Hospital and Homeowner Property Tax Exemptions Examined by Illinois Courts
Illinois Courts are currently examining several different aspects of property tax exemptions, all of which impact the revenues of school districts and other units of local government. Most notably, the Illinois Supreme Court has agreed to hear a challenge to the constitutionality of the statute granting most hospitals a complete exemption from property taxes. Also, the Illinois Appellate Court recently upheld the Cook County Assessor’s decision to charge a property owner $58,000 in back taxes, interest, and penalties for claiming erroneous homestead exemptions. In addition, it upheld the Rock Island Supervisor of Assessment’s decision to deny homestead and senior citizen exemptions to a licensed life care facility.
As we discussed earlier this year, a split among the Appellate Courts on the constitutionality of Section 15—86 of the Property Tax Code has to lead the Illinois Supreme Court to once again address the issue of property tax exemptions for hospitals. In March, the Supreme Court avoided ruling on the constitutionality of the exemption, finding in Carle Foundation v. Cunningham Township that for procedural reasons the issue was not properly before the Court at that time. As a result, that Fourth District Appellate Court decision finding the exemption unconstitutional was vacated. However, the Supreme Court recently granted a petition for leave to appeal in Oswald v. Hamer, which is a First District Appellate Court decision finding the exemption to be constitutional. The parties are currently preparing their briefs, and we expect a friend of the court brief to be filed by the IASA and the IASBO.

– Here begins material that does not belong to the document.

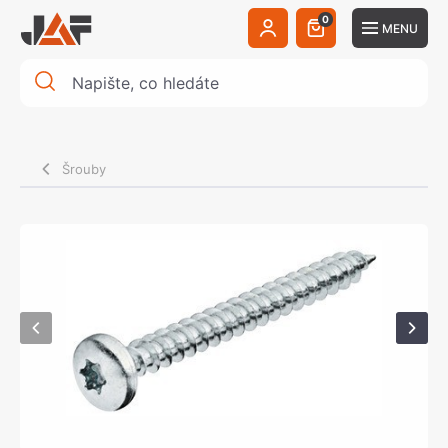
0
MENU
Šrouby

While the hospital exemption is important to school districts because it results in a total exemption from taxation for what is often one of the largest properties in a community, the homestead or homeowners’ exemption is also important to a school district’s tax base, even though it results in only a small amount of property value escaping taxation. It is a large number of residential properties in most communities that makes this exemption equally important from the perspective of revenue protection. And, at least in Cook County, the exemption is increasing this year. For the 2017 tax year, P.A. 100—401 increases the senior citizen homestead exemption from $5,000 to $8,000 and the general homestead exemption from $7,000 to $10,000.
All Other Counties
Senior Freeze (Income Limit)
All of this makes two recent Appellate Court decisions concerning the homeowners’ exemption worth noting. In Hussein v. Berrios, the Appellate Court looked at a 2013 amendment to the Property Tax Code that allows the Cook County Assessor to place liens on properties for which taxes were not paid as a result of erroneous homestead exemptions. In this case, the taxpayer received homeowners’ exemptions on four different properties, even though under the Property Tax Code taxpayers are entitled to a homestead exemption only their primary residence. She claimed the multiple exemptions were the result of a clerical error in the Assessor’s Office and not the result of her submitting multiple applications. However, the Court found that the burden for maintaining accurate property tax exemptions was properly placed on the taxpayer.
In Friendship Manor v. Wilson, the Court addressed the ability of an assisted living facility to receive homeowner exemptions on behalf of its residents. The Rock Island Supervisor of Assessments concluded that Friendship Manor was not entitled to receive general homestead exemptions on behalf of its residents under Section 15—175(f) of the Property Tax Code. Friendship Manor filed a complaint with the Board of Review and a declaratory judgment action in circuit court. The circuit court agreed that Friendship Manor was not entitled to the exemptions because the residents did not have ownership of record in the facility. However, on appeal, the Court determined that Friendship Manor could challenge the determination only by following through on its complaint at the Board of Review and not by filing a complaint in circuit court. While the outcome is largely procedural rather than substantive, the case is worth noting because of the importance of continuing care retirement communities in many communities and the fact that in not every situation are such facilities entitled to homeowners’ exemptions.
Ultimately, these cases demonstrate that a wide array of issues can exist within the relatively limited field of property tax exemptions. Each one of these issues raises its own revenue protection concerns for school districts and units of local government, which remain dependent on property taxation to provide public services.